Published by the Students of Johns Hopkins since 1896
November 30, 2021

SciTech Talk: Laziness, artificial leaves and bacteria

By MICHAEL YAMAKAWA | April 11, 2013

For the lazy students at Hopkins: For those plagued by constant laziness during school, you are in for a scientific treat. Thanks to recent findings, you may be able to blame your regular indolences on your DNA! A study on mice has shown that laziness can actually be a genetic predisposition. Researchers bred a group of active and lazy mice and monitored the activity of subsequent generations by measuring their running distances. There was a clear difference in running activity between the 10th generation mice that belonged in the active group and those in the lazy group. Through a technique called RNA deep sequencing, the scientists were able to find 36 prospective genes that may be involved in laziness. But even so, try not to let laziness hinder your studies!

 

Artificial leaves heal themselves: Two things may surprise you. First, we have been developing artificial leaves that harness the energy of the sun to produce their own energy, just like real leaves. A new feature was recently added to the leaves that allow them to heal damages incurred during energy production.

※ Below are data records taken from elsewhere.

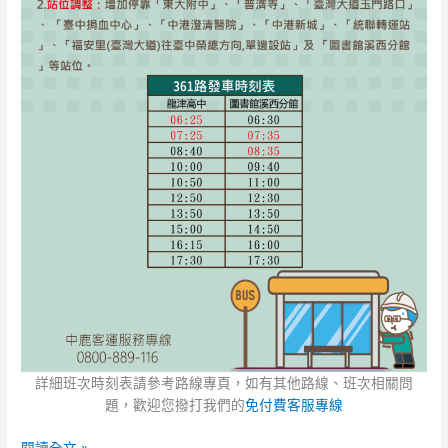
詳細班次時刻表請參考路線專頁，如有其他路線、班次相關問
題，歡迎您撥打我們的
免付費客服專線
閱讀全文 »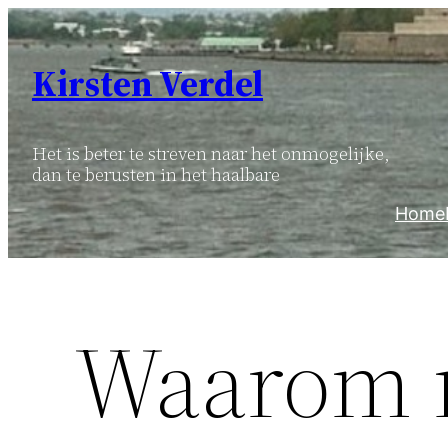
Ga
naar
Kirsten Verdel
de
inhoud
Het is beter te streven naar het onmogelijke,
dan te berusten in het haalbare
Home
Waarom m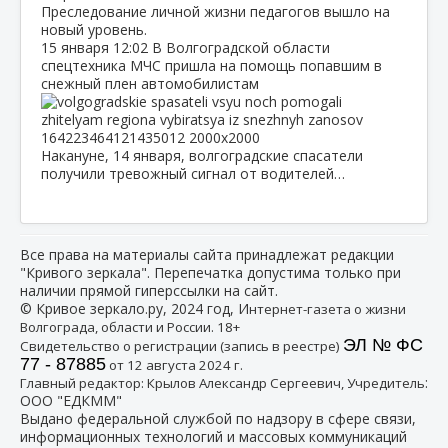
Преследование личной жизни педагогов вышло на
новый уровень.
15 января
12:02
В Волгоградской области
спецтехника МЧС пришла на помощь попавшим в
снежный плен автомобилистам
Накануне, 14 января, волгоградские спасатели
получили тревожный сигнал от водителей…
Все права на материалы сайта принадлежат редакции
"Кривого зеркала". Перепечатка допустима только при
наличии прямой гиперссылки на сайт.
© Кривое зеркало.ру, 2024 год, И
нтернет-газета о жизни
Волгограда, области и России. 18+
ЭЛ № ФС
Свидетельство о регистрации (запись в реестре)
77 - 87885
от 12 августа 2024 г.
:
Главный редактор: Крылов Александр Сергеевич, Учредитель
ООО "ЕДКММ"
Выдано федеральной службой по надзору в сфере связи,
информационных технологий и массовых коммуникаций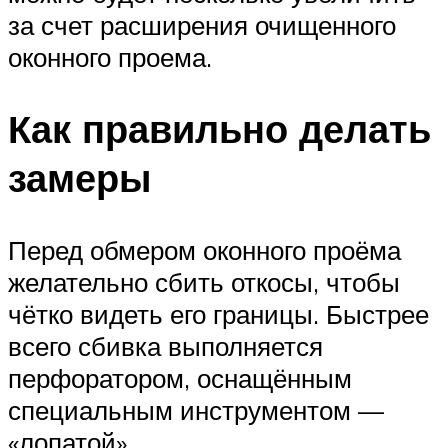
за счет расширения очищенного
оконного проема.
Как правильно делать
замеры
Перед обмером оконного проёма
желательно сбить откосы, чтобы
чётко видеть его границы. Быстрее
всего сбивка выполняется
перфоратором, оснащённым
специальным инструментом —
«лопатой».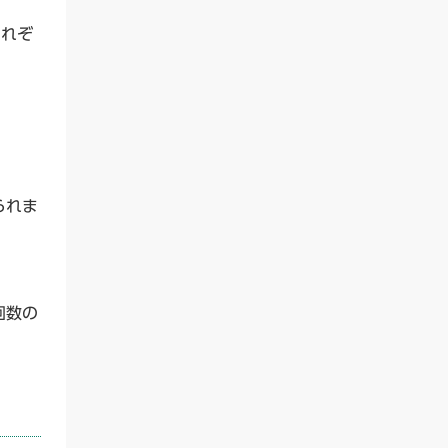
それぞ
られま
回数の
。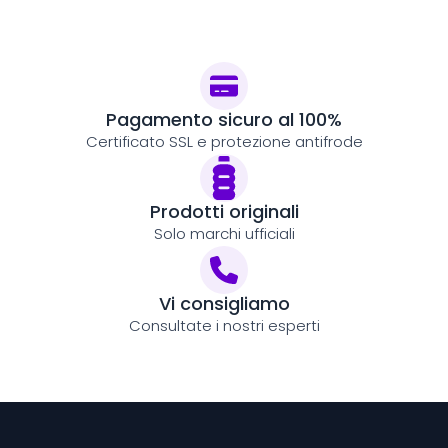
Pagamento sicuro al 100%
Certificato SSL e protezione antifrode
Prodotti originali
Solo marchi ufficiali
Vi consigliamo
Consultate i nostri esperti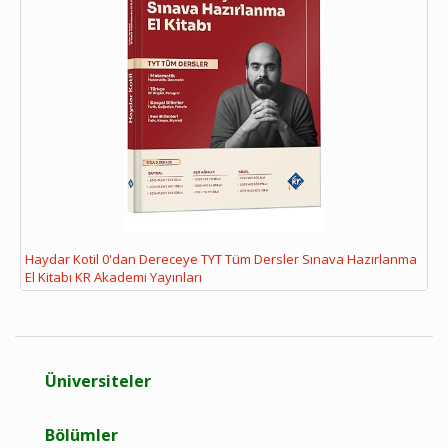
Haydar Kotil 0'dan Dereceye TYT Tüm Dersler Sınava Hazırlanma
El Kitabı KR Akademi Yayınları
Üniversiteler
Bölümler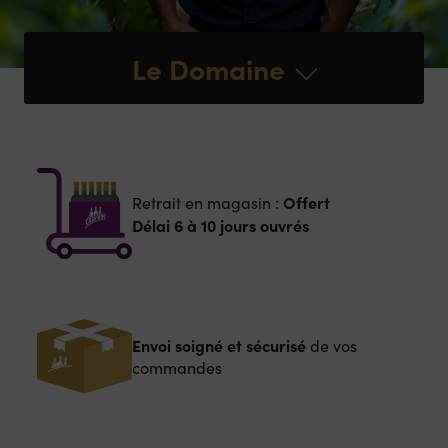
Le Domaine
Offert
Retrait en magasin :
Délai 6 à 10 jours ouvrés
Envoi soigné et sécurisé
de vos
commandes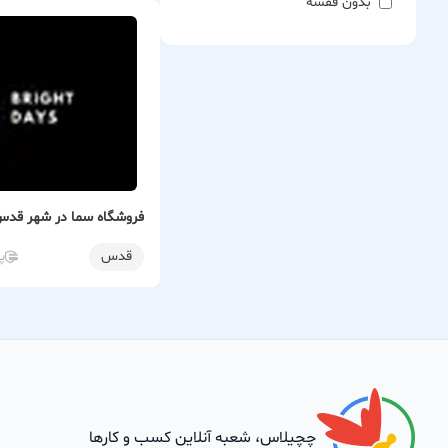
بدون قفسه
فروشگاه سما در شهر قد
قدس
پ
چچیلاس، شعبه آنلاین کسب و کارها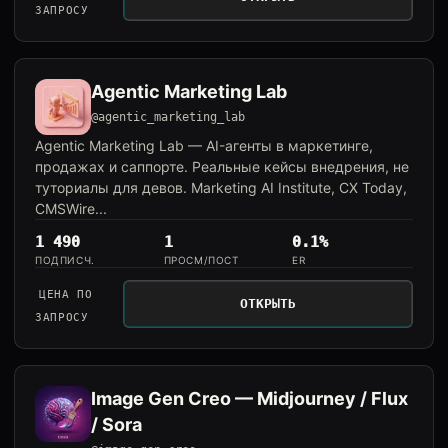
ЗАПРОСУ
Agentic Marketing Lab
@agentic_marketing_lab
Agentic Marketing Lab — AI-агенты в маркетинге,
продажах и саппорте. Реальные кейсы внедрения, не
туториалы для девов. Marketing AI Institute, CX Today,
CMSWire...
1 490
1
0.1%
ПОДПИСЧ.
ПРОСМ/ПОСТ
ER
ЦЕНА ПО
ОТКРЫТЬ
ЗАПРОСУ
Image Gen Creo — Midjourney / Flux
/ Sora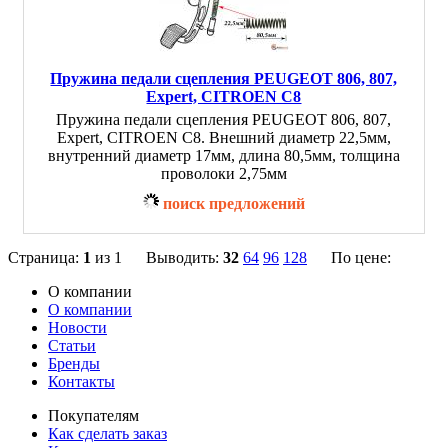
Пружина педали сцепления PEUGEOT 806, 807,
Expert, CITROEN C8
Пружина педали сцепления PEUGEOT 806, 807,
Expert, CITROEN C8. Внешний диаметр 22,5мм,
внутренний диаметр 17мм, длина 80,5мм, толщина
проволоки 2,75мм
поиск предложений
Страница:
1
из 1 Выводить:
32
64
96
128
По цене:
О компании
О компании
Новости
Статьи
Бренды
Контакты
Покупателям
Как сделать заказ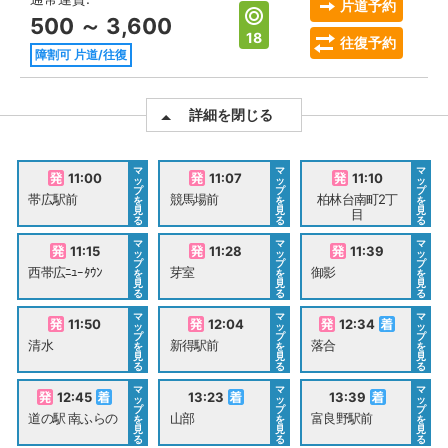
片道予約
500 ～ 3,600
18
往復予約
障割可 片道/往復
詳細を閉じる
マ
マ
マ
11:00
11:07
11:10
ッ
ッ
ッ
プ
プ
プ
帯広駅前
競馬場前
柏林台南町2丁
を
を
を
見
見
見
目
る
る
る
マ
マ
マ
11:15
11:28
11:39
ッ
ッ
ッ
プ
プ
プ
西帯広ﾆｭｰﾀｳﾝ
芽室
御影
を
を
を
見
見
見
る
る
る
マ
マ
マ
11:50
12:04
12:34
ッ
ッ
ッ
プ
プ
プ
清水
新得駅前
落合
を
を
を
見
見
見
る
る
る
マ
マ
マ
12:45
13:23
13:39
ッ
ッ
ッ
プ
プ
プ
道の駅 南ふらの
山部
富良野駅前
を
を
を
見
見
見
る
る
る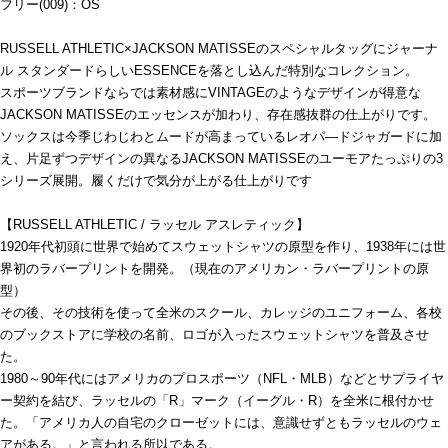
フリー(009)：OS
RUSSELL ATHLETIC×JACKSON MATISSEのスペシャルタッグにジャーナ
ル スタンダードらしいESSENCEを落とし込んだ特別なコレクション。
スポーツブランドならでは素材感にVINTAGEのようなデザインが得意な
JACKSON MATISSEのエッセンスが加わり、存在感抜群の仕上がりです。
ソックスは今季じわじわとムードが高まっているレオパ―ドジャガードに加
え、片足ずつデザインの異なるJACKSON MATISSEのユーモアたっぷりの3
シリーズ展開。履くだけで気分が上がる仕上がりです
【RUSSELL ATHLETIC / ラッセル アスレティック】
1920年代初頭に世界で始めてスウェットシャツの原型を作り、1938年には世
界初のラバープリントを開発。（現在のアメリカン・ラバープリントの原
型）
その後、その技術を使って全米のスクール、カレッジのユニフォーム、各校
のブックストアに学校の名前、ロゴが入ったスウェットシャツを普及させ
た。
1980～90年代にはアメリカのプロスポーツ（NFL・MLB）などとサプライヤ
ー契約を結び、ラッセルの「R」マーク（イーグル・R）を全米に根付かせ
た。「アメリカ人の自宅のクローゼットには、意識せずともラッセルのウェ
アがある。」と言われる所以である。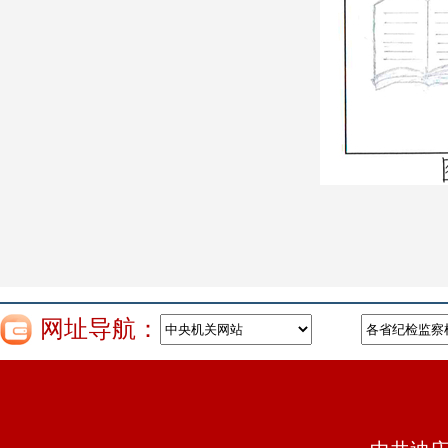
网址导航：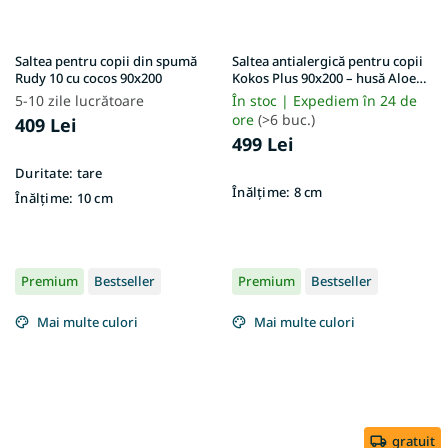
Saltea pentru copii din spumă
Saltea antialergică pentru copii
Rudy 10 cu cocos 90x200
Kokos Plus 90x200 – husă Aloe
Vera
5-10 zile lucrătoare
În stoc | Expediem în 24 de
ore
(>6 buc.)
409 Lei
499 Lei
Duritate:
tare
Înălțime:
8 cm
Înălțime:
10 cm
Premium
Bestseller
Premium
Bestseller
Mai multe culori
Mai multe culori
gratuit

When placed in a body of water, the leaves use solar energy to break apart water into hydrogen and oxygen, a process known as electrolysis. Energy from electrolysis can be channeled to drive other mechanical systems. In fact, a quart of water can provide 100 watts of energy for an entire day. While this is not the most efficient source of energy, artificial leaves may find use in regions where electricity lines and power generating stations are lacking because of cost. Unfortunately, the major drawback of using these leaves is the accumulation of the bacteria that contaminate most of our natural water. The bacteria eventually adhere to the surface of the leaf and prevent energy from being produced.

Researchers have found a way to prevent the surrounding bacteria from accumulating on the leaf’s surface. They tweaked the composition of the energy production catalyst, which is necessary for bacterial adhesion to the surface. The new catalyst is able to break down temporarily so that the bacteria cannot stick to the leaf. Then, the catalyst is able to reform to continue producing energy, while the bacteria slowly reaccumulate. Once bacteria begins to hamper activity, the catalyst will once again break down and heal.

 

Like a moth to a flame, bacteria to photons!: Proteins in our body are typically sensitive to certain signals like macromolecules, or even to photons! Taking advantage of this, researchers at Washington University in St. Louis were able to manipulate bacteria to become sensitive to light. They hope to see whether this can help with insulin secretion and heart rate control by manipulating cells in respective organs in a similar way.